Слуга внес большой бронзовый канделябр с шестью восковыми свечами и, поставив его на стол, начал зажигать свечи. Царевна предложила своему министру опять заняться бумагами; но он, уставший от утренней работы и от обеда, как выразился он, попросил у царевны позволения удалиться и, почтительно поклонившись, тихими и плавными шагами пошел к двери.
«Какая разница, – думала царевна, – между этой благородной походкой и шагистикой вприпрыжку того противного капрала!

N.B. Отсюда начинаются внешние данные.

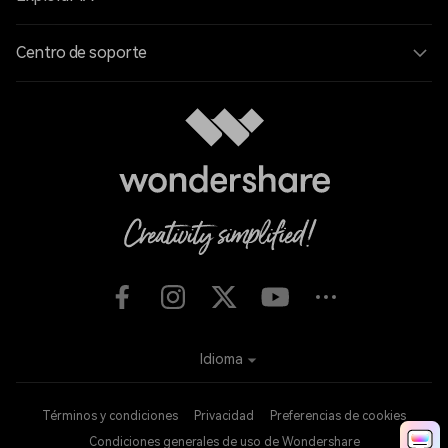
Centro de soporte
Idioma
Términos y condiciones
Privacidad
Preferencias de cookies
Condiciones generales de uso de Wondershare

И где у меня были глаза?..»
Проходя около герани, князь Василий Васильевич остановился и понюхал ее. Потом поднял с пола преграждавшую ему дорогу лейку, вылил на герань оставшиеся в ней капли и, поставив лейку на окно, прежним тихим и спокойным шагом вышел из комнаты.
– Возьми эту гадкую… эту пустую лейку, – закричала царевна уходившему слуге, – и скажи садовнику, чтоб ее здесь никогда не было.

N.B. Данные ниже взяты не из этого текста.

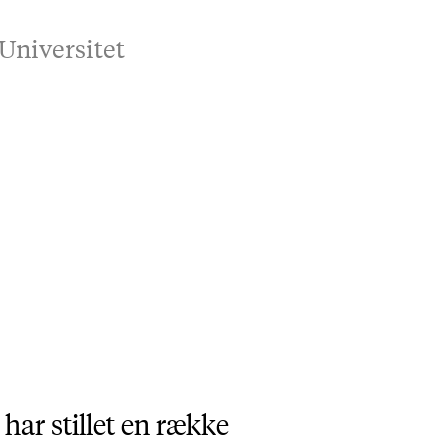
Universitet
har stillet en række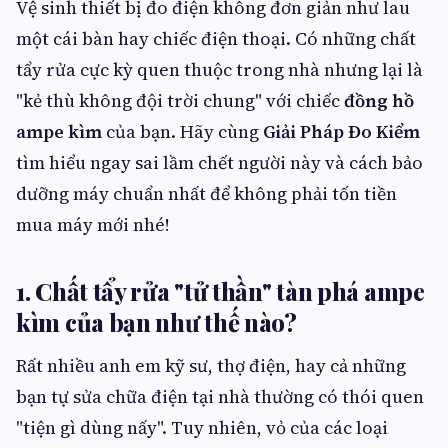
Vệ sinh thiết bị đo điện không đơn giản như lau
một cái bàn hay chiếc điện thoại. Có những chất
tẩy rửa cực kỳ quen thuộc trong nhà nhưng lại là
"kẻ thù không đội trời chung" với chiếc
đồng hồ
ampe kìm
của bạn. Hãy cùng
Giải Pháp Đo Kiểm
tìm hiểu ngay sai lầm chết người này và cách bảo
dưỡng máy chuẩn nhất để không phải tốn tiền
mua máy mới nhé!
1. Chất tẩy rửa "tử thần" tàn phá ampe
kìm của bạn như thế nào?
Rất nhiều anh em kỹ sư, thợ điện, hay cả những
bạn tự sửa chữa điện tại nhà thường có thói quen
"tiện gì dùng nấy". Tuy nhiên, vỏ của các loại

Слуга поспешно унес лейку, удивляясь такому беспорядку и собираясь хорошенько пожурить дежурного садовника за его оплошность.
А царевна закрыла лицо руками и упала на кресло, на котором перед тем сидел князь Василий.
– Погибла! Навсегда погибла! – вскрикнула она и горько, горько заплакала.
Глава II
Помещица XVII столетия
Двадцатилетний юноша готов застрелиться от неверности женщины, даже если он не совсем убежден в ее неверности. Он зрело обдумает план свой удивить неверную или насолить ей. Перед смертью он напишет письмо на четырех страницах: на первых трех сообщит неверной, что он один во всем мире умел любить как следует, а на четвертой докажет, как дважды два четыре, что она всю свою жизнь должна оплакивать такого необыкновенного человека.
Тридцатилетний несчастный любовник тоже иногда стреляется; но чаще он предпочитает застрелить или хотя бы подстрелить своего соперника, а иногда и ее, коварную. Себя же он застрелит не иначе как сгоряча и непременно у ног коварной. Письма перед смертью он ей не напишет, а если начнет писать, то раздумает стреляться.
Не застрахован от душевных волнений и сорокалетний волокита; но он не поддается им, как хорошо обстрелянный воин не кланяется свищущим около него пулям. Любовные его невзгоды имеют развязки самые естественные: или у него начнет седеть борода, или пропадет сон, или испортится аппетит. Средства к излечению у него тоже незатейливые: жестокую свою красавицу он в глаза или письменно назовет кокеткой (полагая, что без него она этого не знала); потом недельки на две удалится от нее; выкрасит или сбреет себе бороду; от бессонницы примет порошок с опиумом; для восстановления аппетита выпьет лишнюю рюмку настойки и, радикально вылеченный, дерзает на новые пули.
В пятьдесят лет любовь… любовь в пятьдесят лет… Но слова эти так смешно, так неуклюже ладятся между собой, так враждебно смотрят друг на друга, что, не умея примирить их, переходим, без дальнейших отступлений, к продолжению нашего рассказа.
Желая избегнуть вопросов своего семейства о бледности, о дурном расположении духа, князь Василий Васильевич Голицын, возвратясь домой, сказался очень усталым и прошел прямо на свою половину. Много грустных, несносно тяжелых мыслей перебродило у него в голове в эту бессонную ночь, однако на следующее утро, 25 июля, в день именин схимонахини Анфисы, он встал по обыкновению, оделся раньше обыкновенного и поехал в Вознесенский монастырь.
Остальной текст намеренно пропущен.